When the string "Table" is part of a line in the data below, report the whole line.

Data excerpts:
+--
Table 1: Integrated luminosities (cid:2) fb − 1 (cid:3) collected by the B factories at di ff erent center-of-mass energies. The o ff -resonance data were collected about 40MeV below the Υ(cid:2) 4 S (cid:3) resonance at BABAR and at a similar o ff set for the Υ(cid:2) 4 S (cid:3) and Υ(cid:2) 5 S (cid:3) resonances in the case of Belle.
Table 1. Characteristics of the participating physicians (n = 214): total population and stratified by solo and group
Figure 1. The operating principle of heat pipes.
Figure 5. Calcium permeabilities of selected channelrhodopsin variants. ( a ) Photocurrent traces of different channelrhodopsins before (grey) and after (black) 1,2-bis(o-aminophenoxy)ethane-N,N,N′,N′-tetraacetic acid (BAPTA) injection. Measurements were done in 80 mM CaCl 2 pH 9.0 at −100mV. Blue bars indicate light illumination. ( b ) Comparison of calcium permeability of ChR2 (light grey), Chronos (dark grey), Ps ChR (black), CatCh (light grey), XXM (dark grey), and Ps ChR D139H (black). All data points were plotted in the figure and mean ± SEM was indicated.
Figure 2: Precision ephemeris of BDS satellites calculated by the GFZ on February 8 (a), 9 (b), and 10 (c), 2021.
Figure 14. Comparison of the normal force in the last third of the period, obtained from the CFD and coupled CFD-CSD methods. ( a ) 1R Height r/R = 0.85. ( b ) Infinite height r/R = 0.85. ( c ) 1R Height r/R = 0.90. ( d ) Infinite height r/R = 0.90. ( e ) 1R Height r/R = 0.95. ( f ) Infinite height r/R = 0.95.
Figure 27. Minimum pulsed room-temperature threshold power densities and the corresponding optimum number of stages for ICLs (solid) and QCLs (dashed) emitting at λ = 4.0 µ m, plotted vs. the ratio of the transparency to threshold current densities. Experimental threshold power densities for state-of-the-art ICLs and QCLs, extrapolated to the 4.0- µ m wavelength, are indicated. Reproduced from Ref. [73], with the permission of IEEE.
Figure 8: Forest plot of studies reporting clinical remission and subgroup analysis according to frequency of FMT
+--
→ Result:
Table 1: Integrated luminosities (cid:2) fb − 1 (cid:3) collected by the B factories at di ff erent center-of-mass energies. The o ff -resonance data were collected about 40MeV below the Υ(cid:2) 4 S (cid:3) resonance at BABAR and at a similar o ff set for the Υ(cid:2) 4 S (cid:3) and Υ(cid:2) 5 S (cid:3) resonances in the case of Belle.
Table 1. Characteristics of the participating physicians (n = 214): total population and stratified by solo and group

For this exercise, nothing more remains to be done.